### Exercise
In the passage below about Carriageworks, which group curated the mini-festival Open Frame?

### Selected excerpt
##########
Augmenting this immersive approach has been the growing role of social media and the remediatisation of contemporary art across online networks. For Havilah this further permits the institution to step back and allow audiences to develop their own understanding of the work, discussed across media platforms.
“I remember when we did the first Ryoji Ikeda project, that was when Instagram video came out … and it was super interesting to see how we don't have to talk about the work as much because our audiences are talking to each other about the work.”
In this sense rather than a method of promoting what’s occurring at Carriageworks separate to the actual work, social media has become part of the engagement that the audience has with the artwork. “It's really about people sharing the joy or the experience of being in a piece of contemporary art,” said Havilah.
As these conversations occur in the wider public sphere, the value of showing artists who are at the peak of contemporary art becomes apparent, especially those artists who have built a sustained relationship with Carriageworks and the community that it represents. As Havilah argued “I think it's really important for Sydney communities to experience the very best of contemporary art at this moment in time. With quite a few of those artists we have shown them two to three, sometimes up to four times now, and that's really about local audiences experiencing a body of work by a very high level artist.”
The nature of Carriageworks as a building and institution has drawn international contemporary artists back to the site for multiple shows. Electronic composer William Basinki, who returns to Carriageworks this June for Open Frame, a mini-festival curated by Brisbane sound art collective Room40, has noted in the past how Carriageworks has an authenticity to it that other institutions in Sydney do not. It’s no surprise then that Havilah also sees Carriageworks as intentionally distinct from other arts and culture institutions in Sydney, noting that “I think Sydney has always wedded its identity to the harbour and to sandstone and I think what Carriageworks is is the opposite of that. We represent urban Sydney.”
The diversity of urban Sydney and its unwillingness to be boxed into a particular genre or form carries across into the cultural programming at Carriageworks, which as Havilah describes in an appropriate post-industrial metaphor, has been de-siloed. “so it's not like this is only a place for performance or music or visual art or food, but we've sort of tried to bring all those things together to really create a contemporary cultural precinct that reflects contemporary Sydney in all its diversity.”
##########
### Collected data
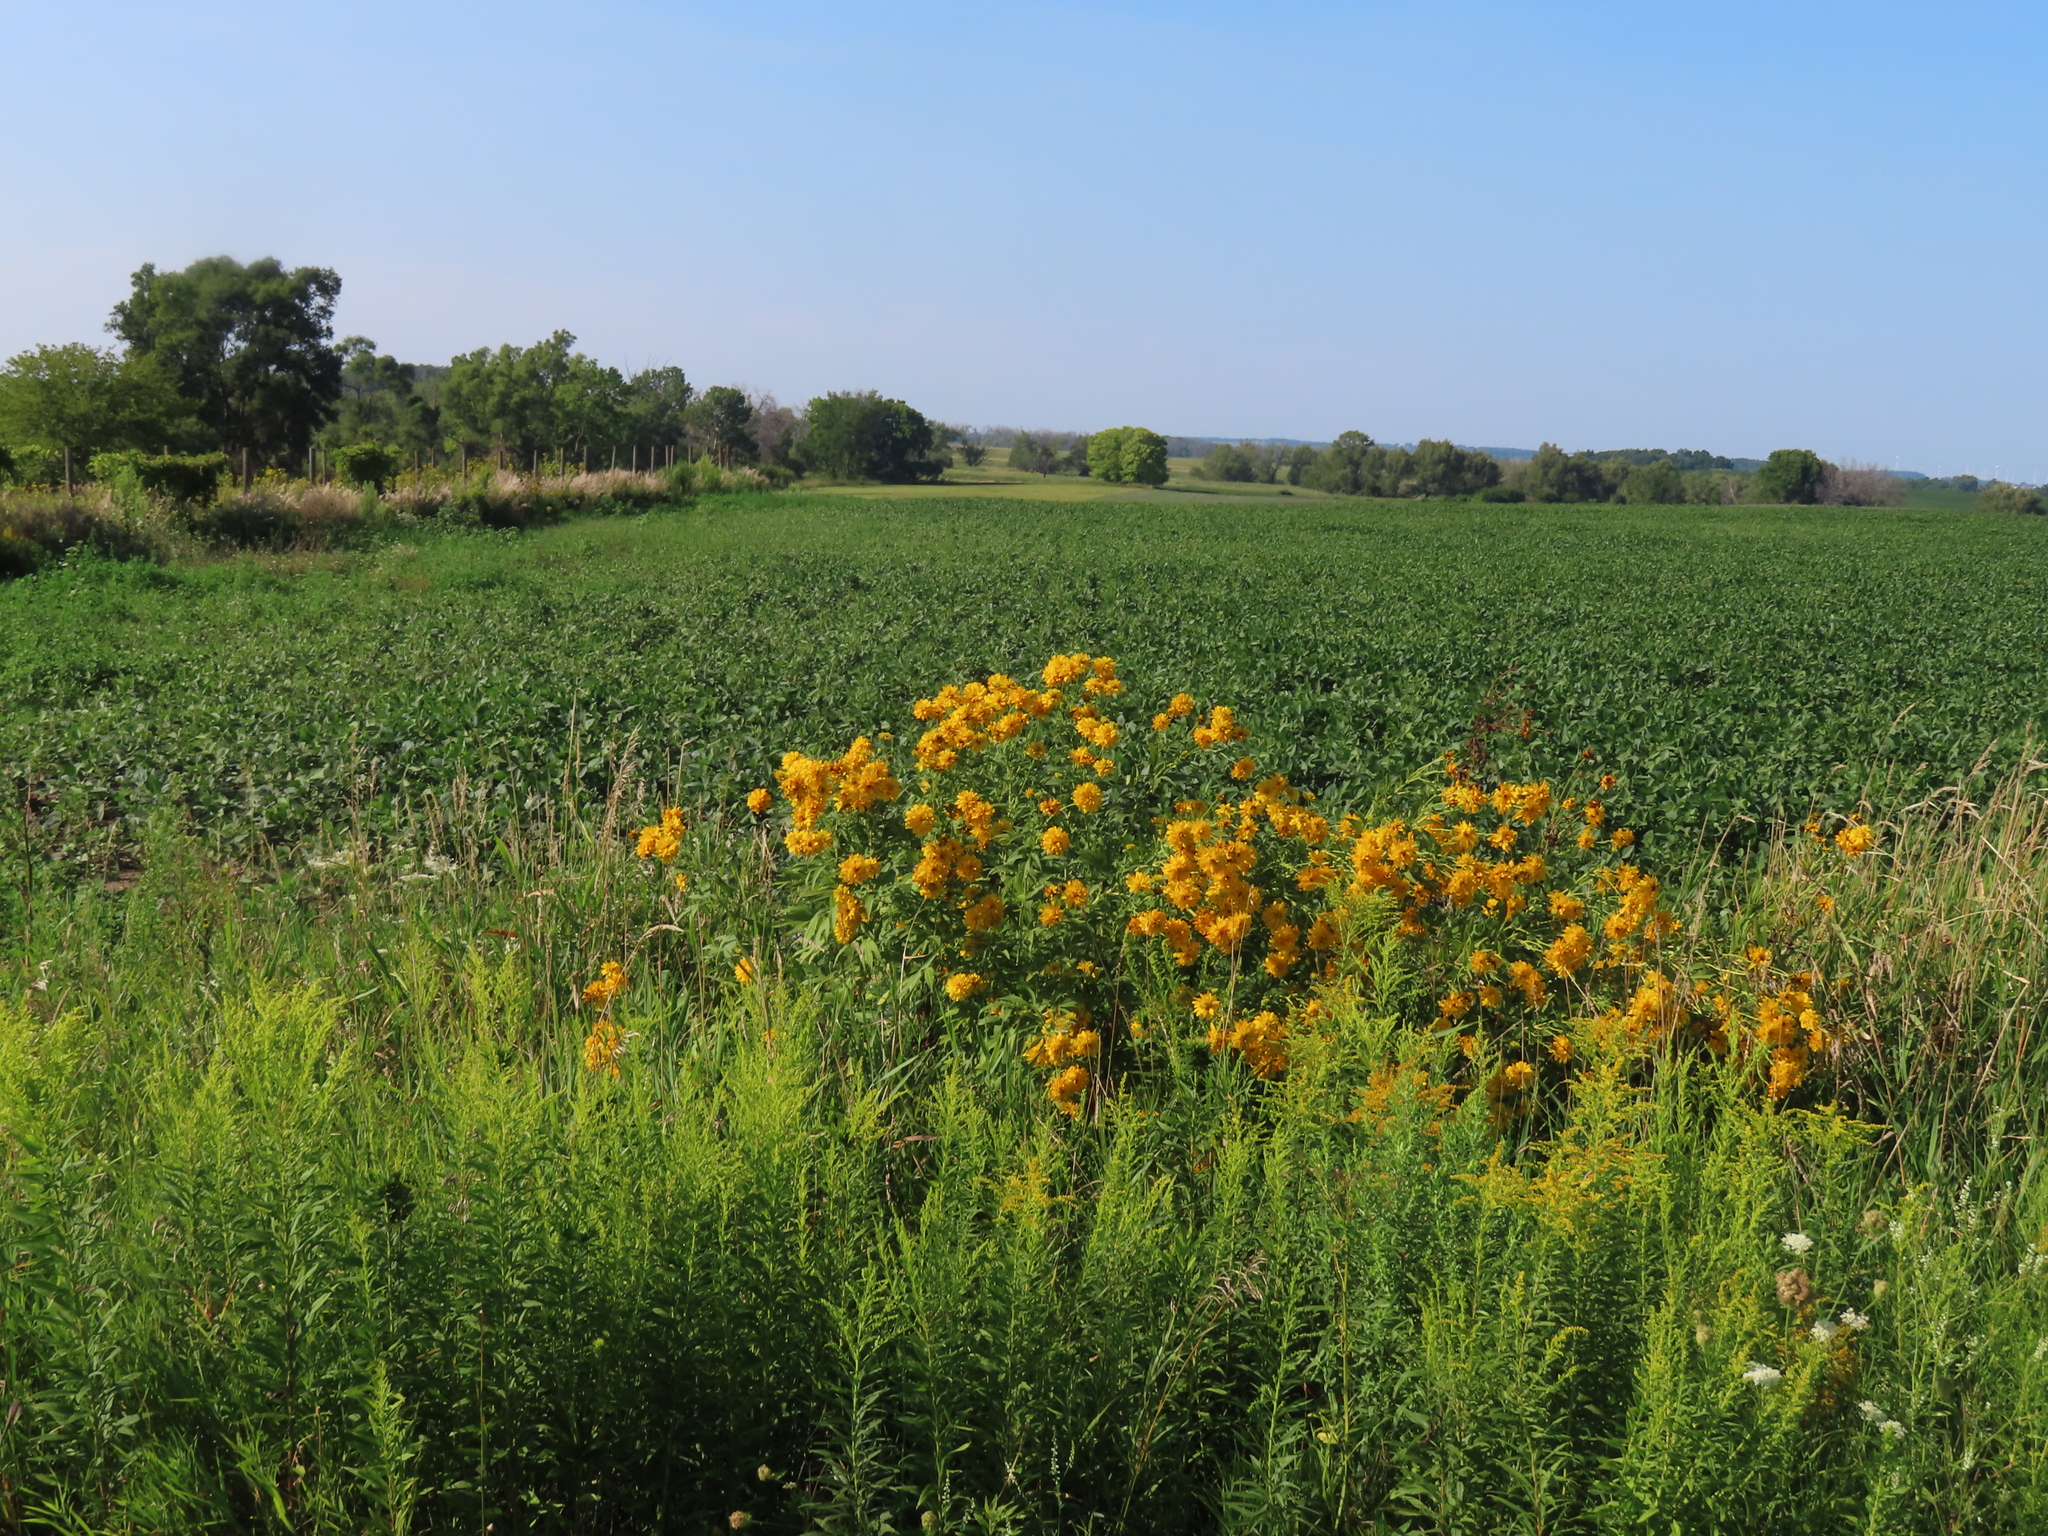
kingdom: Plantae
##########
### Response to the task
Room40, a sound art collective from Brisbane.